PROBLEM REQUIREMENTS: Every record below is to be retyped exactly, with any pictures left out.

[[ RECORDS SUPPLIED, beginning ]]

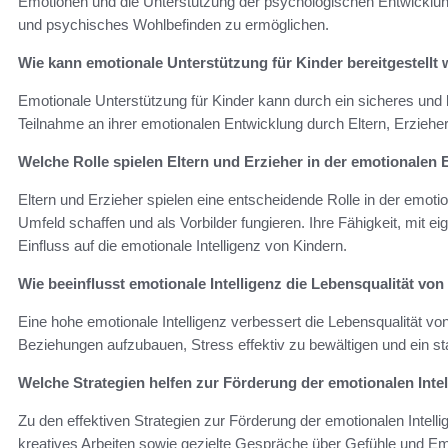
Emotionen und die Unterstützung der psychologischen Entwicklu
und psychisches Wohlbefinden zu ermöglichen.
Wie kann emotionale Unterstützung für Kinder bereitgestellt
Emotionale Unterstützung für Kinder kann durch ein sicheres und 
Teilnahme an ihrer emotionalen Entwicklung durch Eltern, Erzieh
Welche Rolle spielen Eltern und Erzieher in der emotionalen
Eltern und Erzieher spielen eine entscheidende Rolle in der emoti
Umfeld schaffen und als Vorbilder fungieren. Ihre Fähigkeit, mit 
Einfluss auf die emotionale Intelligenz von Kindern.
Wie beeinflusst emotionale Intelligenz die Lebensqualität vo
Eine hohe emotionale Intelligenz verbessert die Lebensqualität von
Beziehungen aufzubauen, Stress effektiv zu bewältigen und ein st
Welche Strategien helfen zur Förderung der emotionalen Intel
Zu den effektiven Strategien zur Förderung der emotionalen Intellig
kreatives Arbeiten sowie gezielte Gespräche über Gefühle und Em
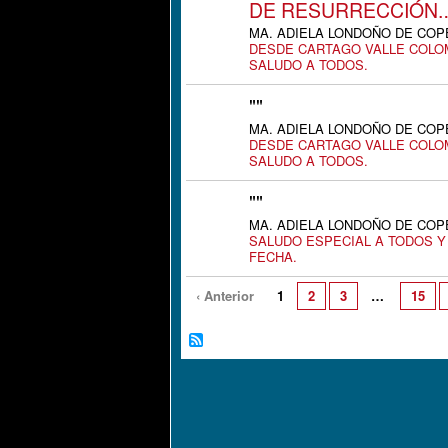
DE RESURRECCIÓN
MA. ADIELA LONDOÑO DE COPETE
DESDE CARTAGO VALLE COLOM
SALUDO A TODOS.
"
"
MA. ADIELA LONDOÑO DE COPETE
DESDE CARTAGO VALLE COLOM
SALUDO A TODOS.
"
"
MA. ADIELA LONDOÑO DE COPETE
SALUDO ESPECIAL A TODOS Y
FECHA.
‹ Anterior
1
2
3
…
15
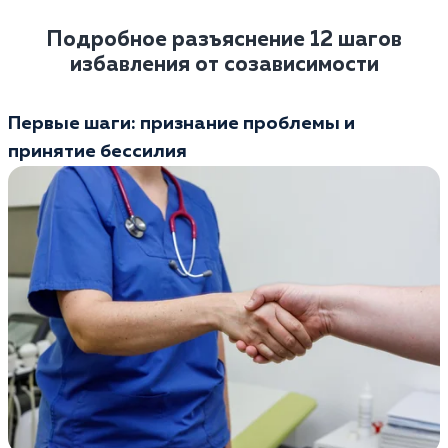
Подробное разъяснение 12 шагов
избавления от созависимости
Первые шаги: признание проблемы и
принятие бессилия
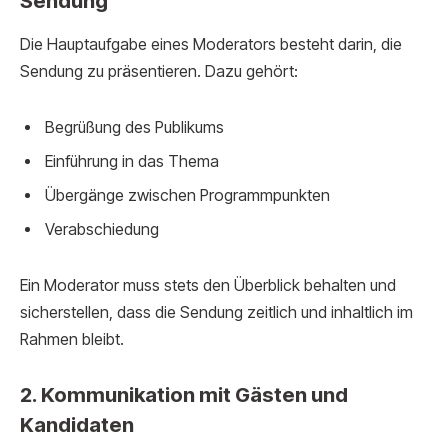
Sendung
Die Hauptaufgabe eines Moderators besteht darin, die
Sendung zu präsentieren. Dazu gehört:
Begrüßung des Publikums
Einführung in das Thema
Übergänge zwischen Programmpunkten
Verabschiedung
Ein Moderator muss stets den Überblick behalten und
sicherstellen, dass die Sendung zeitlich und inhaltlich im
Rahmen bleibt.
2. Kommunikation mit Gästen und
Kandidaten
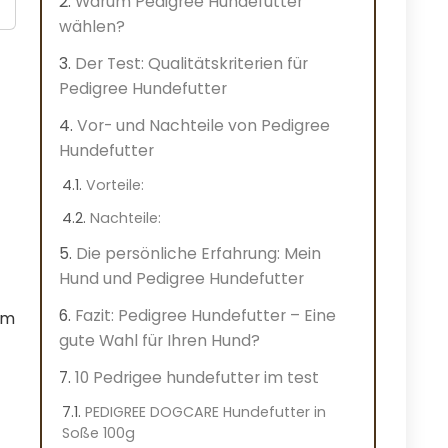
Warum Pedigree Hundefutter
wählen?
Der Test: Qualitätskriterien für
Pedigree Hundefutter
Vor- und Nachteile von Pedigree
Hundefutter
Vorteile:
Nachteile:
Die persönliche Erfahrung: Mein
Hund und Pedigree Hundefutter
Fazit: Pedigree Hundefutter – Eine
um
gute Wahl für Ihren Hund?
10 Pedrigee hundefutter im test
PEDIGREE DOGCARE Hundefutter in
Soße 100g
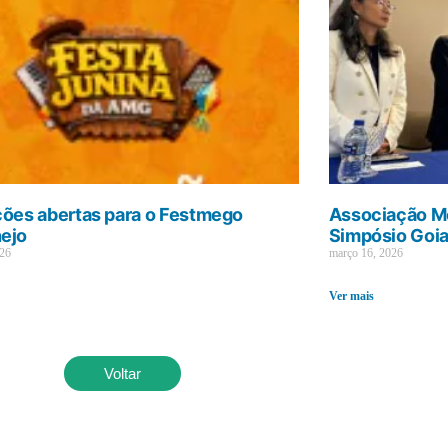
ções abertas para o Festmego
Associação Mé
ejo
Simpósio Goi
026
março 16, 2026
Ver mais
Voltar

[[ RECORDS SUPPLIED, end ]]

REPLY TO THE EXERCISE:
Emotionen und die Unterstützung der psychologischen Entwicklu
und psychisches Wohlbefinden zu ermöglichen.
Wie kann emotionale Unterstützung für Kinder bereitgestellt
Emotionale Unterstützung für Kinder kann durch ein sicheres und 
Teilnahme an ihrer emotionalen Entwicklung durch Eltern, Erzieh
Welche Rolle spielen Eltern und Erzieher in der emotionalen
Eltern und Erzieher spielen eine entscheidende Rolle in der emoti
Umfeld schaffen und als Vorbilder fungieren. Ihre Fähigkeit, mit 
Einfluss auf die emotionale Intelligenz von Kindern.
Wie beeinflusst emotionale Intelligenz die Lebensqualität vo
Eine hohe emotionale Intelligenz verbessert die Lebensqualität von
Beziehungen aufzubauen, Stress effektiv zu bewältigen und ein st
Welche Strategien helfen zur Förderung der emotionalen Intel
Zu den effektiven Strategien zur Förderung der emotionalen Intellig
kreatives Arbeiten sowie gezielte Gespräche über Gefühle und Em
DE RESURRECCIÓN
MA. ADIELA LONDOÑO DE COPETE
DESDE CARTAGO VALLE COLOM
SALUDO A TODOS.
"
"
MA. ADIELA LONDOÑO DE COPETE
DESDE CARTAGO VALLE COLOM
SALUDO A TODOS.
"
"
MA. ADIELA LONDOÑO DE COPETE
SALUDO ESPECIAL A TODOS Y
FECHA.
‹ Anterior
1
2
3
…
15
Подробное разъяснение 12 шагов
избавления от созависимости
Первые шаги: признание проблемы и
принятие бессилия
Sendung
Die Hauptaufgabe eines Moderators besteht darin, die
Sendung zu präsentieren. Dazu gehört:
Begrüßung des Publikums
Einführung in das Thema
Übergänge zwischen Programmpunkten
Verabschiedung
Ein Moderator muss stets den Überblick behalten und
sicherstellen, dass die Sendung zeitlich und inhaltlich im
Rahmen bleibt.
2. Kommunikation mit Gästen und
Kandidaten
Warum Pedigree Hundefutter
wählen?
Der Test: Qualitätskriterien für
Pedigree Hundefutter
Vor- und Nachteile von Pedigree
Hundefutter
Vorteile:
Nachteile:
Die persönliche Erfahrung: Mein
Hund und Pedigree Hundefutter
Fazit: Pedigree Hundefutter – Eine
um
gute Wahl für Ihren Hund?
10 Pedrigee hundefutter im test
PEDIGREE DOGCARE Hundefutter in
Soße 100g
ções abertas para o Festmego
Associação Mé
ejo
Simpósio Goi
026
março 16, 2026
Ver mais
Voltar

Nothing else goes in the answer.